TO-DO ITEM: In the listing below, identify each line with the word "Schroder" and return those lines.
........
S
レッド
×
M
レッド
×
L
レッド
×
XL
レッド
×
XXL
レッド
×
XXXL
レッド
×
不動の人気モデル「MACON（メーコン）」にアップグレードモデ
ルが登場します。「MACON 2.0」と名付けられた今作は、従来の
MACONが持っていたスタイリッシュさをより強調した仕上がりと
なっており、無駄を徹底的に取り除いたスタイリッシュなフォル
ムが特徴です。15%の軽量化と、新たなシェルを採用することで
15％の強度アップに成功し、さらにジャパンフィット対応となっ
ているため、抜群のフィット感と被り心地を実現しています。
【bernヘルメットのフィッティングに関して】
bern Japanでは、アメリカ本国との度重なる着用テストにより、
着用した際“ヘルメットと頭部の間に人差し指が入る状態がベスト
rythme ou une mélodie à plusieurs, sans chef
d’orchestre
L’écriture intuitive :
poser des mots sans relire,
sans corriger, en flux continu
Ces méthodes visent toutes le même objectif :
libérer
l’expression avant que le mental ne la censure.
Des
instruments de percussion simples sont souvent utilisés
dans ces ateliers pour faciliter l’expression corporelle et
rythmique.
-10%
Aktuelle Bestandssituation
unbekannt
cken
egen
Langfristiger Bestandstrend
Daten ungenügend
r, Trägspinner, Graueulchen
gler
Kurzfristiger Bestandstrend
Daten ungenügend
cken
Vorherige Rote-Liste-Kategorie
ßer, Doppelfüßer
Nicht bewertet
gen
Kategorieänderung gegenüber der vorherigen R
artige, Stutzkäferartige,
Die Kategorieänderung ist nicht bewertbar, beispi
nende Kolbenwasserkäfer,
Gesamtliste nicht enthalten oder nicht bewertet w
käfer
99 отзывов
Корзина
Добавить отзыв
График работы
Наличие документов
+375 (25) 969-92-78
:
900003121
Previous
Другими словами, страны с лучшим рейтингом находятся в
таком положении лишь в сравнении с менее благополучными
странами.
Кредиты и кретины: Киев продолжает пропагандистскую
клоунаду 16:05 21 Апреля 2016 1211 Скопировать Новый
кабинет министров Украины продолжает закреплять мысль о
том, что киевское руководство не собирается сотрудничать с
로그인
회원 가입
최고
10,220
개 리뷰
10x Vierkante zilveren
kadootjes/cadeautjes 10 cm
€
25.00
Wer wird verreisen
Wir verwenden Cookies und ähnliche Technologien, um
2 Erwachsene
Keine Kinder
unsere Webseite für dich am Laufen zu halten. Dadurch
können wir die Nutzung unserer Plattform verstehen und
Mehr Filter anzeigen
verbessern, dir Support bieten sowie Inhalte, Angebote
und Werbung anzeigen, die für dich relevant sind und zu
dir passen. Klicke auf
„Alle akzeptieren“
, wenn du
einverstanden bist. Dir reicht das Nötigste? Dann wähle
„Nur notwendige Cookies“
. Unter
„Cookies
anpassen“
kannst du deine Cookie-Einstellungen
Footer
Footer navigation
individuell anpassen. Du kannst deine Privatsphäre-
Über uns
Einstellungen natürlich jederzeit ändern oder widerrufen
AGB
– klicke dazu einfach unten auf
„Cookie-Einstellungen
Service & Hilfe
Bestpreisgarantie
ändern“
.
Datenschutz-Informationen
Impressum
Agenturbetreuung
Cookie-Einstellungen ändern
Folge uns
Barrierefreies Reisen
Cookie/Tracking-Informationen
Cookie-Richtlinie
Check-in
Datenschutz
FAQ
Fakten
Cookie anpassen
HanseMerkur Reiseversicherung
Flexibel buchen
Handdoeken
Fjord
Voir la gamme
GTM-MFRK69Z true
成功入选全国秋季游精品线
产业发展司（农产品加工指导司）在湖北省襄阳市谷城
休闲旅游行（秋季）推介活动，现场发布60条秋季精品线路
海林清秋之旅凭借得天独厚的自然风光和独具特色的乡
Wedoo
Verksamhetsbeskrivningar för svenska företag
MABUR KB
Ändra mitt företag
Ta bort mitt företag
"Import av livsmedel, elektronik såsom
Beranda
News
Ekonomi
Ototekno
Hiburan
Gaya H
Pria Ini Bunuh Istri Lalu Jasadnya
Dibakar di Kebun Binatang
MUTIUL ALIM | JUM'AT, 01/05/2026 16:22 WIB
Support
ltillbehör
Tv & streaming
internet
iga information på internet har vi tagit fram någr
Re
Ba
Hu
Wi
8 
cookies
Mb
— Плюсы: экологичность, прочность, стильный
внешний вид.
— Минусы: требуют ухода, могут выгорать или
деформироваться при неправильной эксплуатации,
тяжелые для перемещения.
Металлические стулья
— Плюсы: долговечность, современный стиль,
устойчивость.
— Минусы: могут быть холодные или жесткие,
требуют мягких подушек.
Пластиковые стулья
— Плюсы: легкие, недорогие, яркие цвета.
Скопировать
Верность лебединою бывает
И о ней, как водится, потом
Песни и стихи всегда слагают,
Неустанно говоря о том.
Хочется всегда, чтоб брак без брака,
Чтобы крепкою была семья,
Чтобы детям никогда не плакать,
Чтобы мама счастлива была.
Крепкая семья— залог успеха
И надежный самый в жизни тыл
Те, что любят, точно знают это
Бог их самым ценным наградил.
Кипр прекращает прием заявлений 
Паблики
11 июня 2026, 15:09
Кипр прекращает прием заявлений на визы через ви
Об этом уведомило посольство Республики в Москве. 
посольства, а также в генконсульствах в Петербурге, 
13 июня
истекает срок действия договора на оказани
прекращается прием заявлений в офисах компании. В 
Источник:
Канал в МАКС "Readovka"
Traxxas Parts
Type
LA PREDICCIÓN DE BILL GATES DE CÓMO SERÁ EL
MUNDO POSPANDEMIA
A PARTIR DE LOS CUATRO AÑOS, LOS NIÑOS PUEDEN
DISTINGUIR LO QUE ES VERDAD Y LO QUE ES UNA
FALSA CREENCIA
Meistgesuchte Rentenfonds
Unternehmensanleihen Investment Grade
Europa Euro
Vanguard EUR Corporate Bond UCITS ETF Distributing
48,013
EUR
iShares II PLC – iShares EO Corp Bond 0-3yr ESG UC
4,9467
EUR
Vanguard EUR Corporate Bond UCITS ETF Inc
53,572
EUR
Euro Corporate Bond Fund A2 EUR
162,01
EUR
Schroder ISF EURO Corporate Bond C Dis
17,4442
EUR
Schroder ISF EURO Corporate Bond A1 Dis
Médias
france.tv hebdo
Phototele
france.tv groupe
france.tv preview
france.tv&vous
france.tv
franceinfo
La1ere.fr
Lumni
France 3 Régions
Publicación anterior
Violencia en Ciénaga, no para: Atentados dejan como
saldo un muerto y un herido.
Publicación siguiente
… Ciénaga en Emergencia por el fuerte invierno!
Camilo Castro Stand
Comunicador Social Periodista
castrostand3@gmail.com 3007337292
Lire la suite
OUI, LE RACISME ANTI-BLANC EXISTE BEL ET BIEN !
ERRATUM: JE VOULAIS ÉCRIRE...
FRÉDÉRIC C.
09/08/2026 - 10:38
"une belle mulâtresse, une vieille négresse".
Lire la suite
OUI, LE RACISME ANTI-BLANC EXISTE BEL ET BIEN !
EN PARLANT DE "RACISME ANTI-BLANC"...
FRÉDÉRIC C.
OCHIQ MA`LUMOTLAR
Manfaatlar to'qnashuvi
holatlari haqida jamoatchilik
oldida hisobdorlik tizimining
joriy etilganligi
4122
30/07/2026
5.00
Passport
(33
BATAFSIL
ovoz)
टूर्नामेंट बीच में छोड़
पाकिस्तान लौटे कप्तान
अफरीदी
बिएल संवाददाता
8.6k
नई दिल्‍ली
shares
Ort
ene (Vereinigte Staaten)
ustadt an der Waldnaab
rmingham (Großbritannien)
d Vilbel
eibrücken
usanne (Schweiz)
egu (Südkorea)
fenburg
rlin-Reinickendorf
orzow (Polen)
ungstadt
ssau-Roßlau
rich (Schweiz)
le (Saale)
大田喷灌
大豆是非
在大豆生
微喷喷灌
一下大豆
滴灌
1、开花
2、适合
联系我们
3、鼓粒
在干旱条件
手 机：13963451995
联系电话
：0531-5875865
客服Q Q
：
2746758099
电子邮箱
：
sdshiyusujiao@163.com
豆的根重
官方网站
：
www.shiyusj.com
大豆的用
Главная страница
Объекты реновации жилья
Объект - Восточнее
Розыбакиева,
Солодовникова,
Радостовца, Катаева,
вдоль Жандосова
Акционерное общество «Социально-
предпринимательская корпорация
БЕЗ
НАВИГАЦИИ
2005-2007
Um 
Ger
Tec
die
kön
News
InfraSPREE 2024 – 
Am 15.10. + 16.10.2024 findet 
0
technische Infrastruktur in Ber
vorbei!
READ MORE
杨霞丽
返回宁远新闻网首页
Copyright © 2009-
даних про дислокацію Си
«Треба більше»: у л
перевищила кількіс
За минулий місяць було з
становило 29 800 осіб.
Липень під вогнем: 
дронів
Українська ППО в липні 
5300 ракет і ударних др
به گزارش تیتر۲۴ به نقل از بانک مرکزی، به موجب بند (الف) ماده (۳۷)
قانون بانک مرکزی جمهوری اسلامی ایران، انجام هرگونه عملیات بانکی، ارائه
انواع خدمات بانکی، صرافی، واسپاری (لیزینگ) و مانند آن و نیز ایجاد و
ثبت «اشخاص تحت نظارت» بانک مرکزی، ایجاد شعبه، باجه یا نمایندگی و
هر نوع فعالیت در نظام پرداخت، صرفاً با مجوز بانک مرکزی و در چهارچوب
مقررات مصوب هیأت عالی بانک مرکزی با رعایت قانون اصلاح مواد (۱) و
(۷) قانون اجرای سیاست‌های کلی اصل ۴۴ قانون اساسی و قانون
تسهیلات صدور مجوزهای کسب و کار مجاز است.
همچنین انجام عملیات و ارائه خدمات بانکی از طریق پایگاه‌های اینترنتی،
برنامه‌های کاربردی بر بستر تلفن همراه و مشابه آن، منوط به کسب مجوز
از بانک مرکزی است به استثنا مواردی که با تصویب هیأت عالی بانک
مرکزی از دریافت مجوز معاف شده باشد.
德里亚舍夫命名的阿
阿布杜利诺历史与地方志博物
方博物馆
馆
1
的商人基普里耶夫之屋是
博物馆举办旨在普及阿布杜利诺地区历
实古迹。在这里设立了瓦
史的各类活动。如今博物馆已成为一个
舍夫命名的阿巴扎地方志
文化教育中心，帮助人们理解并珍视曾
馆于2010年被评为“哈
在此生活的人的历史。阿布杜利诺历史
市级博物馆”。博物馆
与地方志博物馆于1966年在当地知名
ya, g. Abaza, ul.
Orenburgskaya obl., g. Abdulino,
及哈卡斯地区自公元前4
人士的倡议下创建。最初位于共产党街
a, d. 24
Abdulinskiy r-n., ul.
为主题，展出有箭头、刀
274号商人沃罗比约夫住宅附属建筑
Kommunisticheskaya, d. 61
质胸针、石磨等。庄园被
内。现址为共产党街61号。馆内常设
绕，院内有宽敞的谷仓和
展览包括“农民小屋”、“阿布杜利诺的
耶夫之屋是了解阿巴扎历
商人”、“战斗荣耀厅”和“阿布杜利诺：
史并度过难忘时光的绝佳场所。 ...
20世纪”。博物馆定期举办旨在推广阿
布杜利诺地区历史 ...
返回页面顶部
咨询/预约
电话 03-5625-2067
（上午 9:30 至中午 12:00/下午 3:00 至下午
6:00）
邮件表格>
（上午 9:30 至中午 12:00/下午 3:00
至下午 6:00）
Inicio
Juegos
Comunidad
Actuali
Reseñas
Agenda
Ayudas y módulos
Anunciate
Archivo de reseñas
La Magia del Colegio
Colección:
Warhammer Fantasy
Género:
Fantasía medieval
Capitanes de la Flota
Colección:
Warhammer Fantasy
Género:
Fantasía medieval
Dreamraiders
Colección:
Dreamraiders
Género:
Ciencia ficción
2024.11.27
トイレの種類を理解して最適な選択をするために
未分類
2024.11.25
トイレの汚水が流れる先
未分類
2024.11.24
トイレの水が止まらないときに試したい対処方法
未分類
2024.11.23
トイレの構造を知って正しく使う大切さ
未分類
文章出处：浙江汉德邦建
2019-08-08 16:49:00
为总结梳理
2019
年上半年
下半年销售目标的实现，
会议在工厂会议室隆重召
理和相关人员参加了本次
........
TASK ANSWER:
Schroder ISF EURO Corporate Bond C Dis
Schroder ISF EURO Corporate Bond A1 Dis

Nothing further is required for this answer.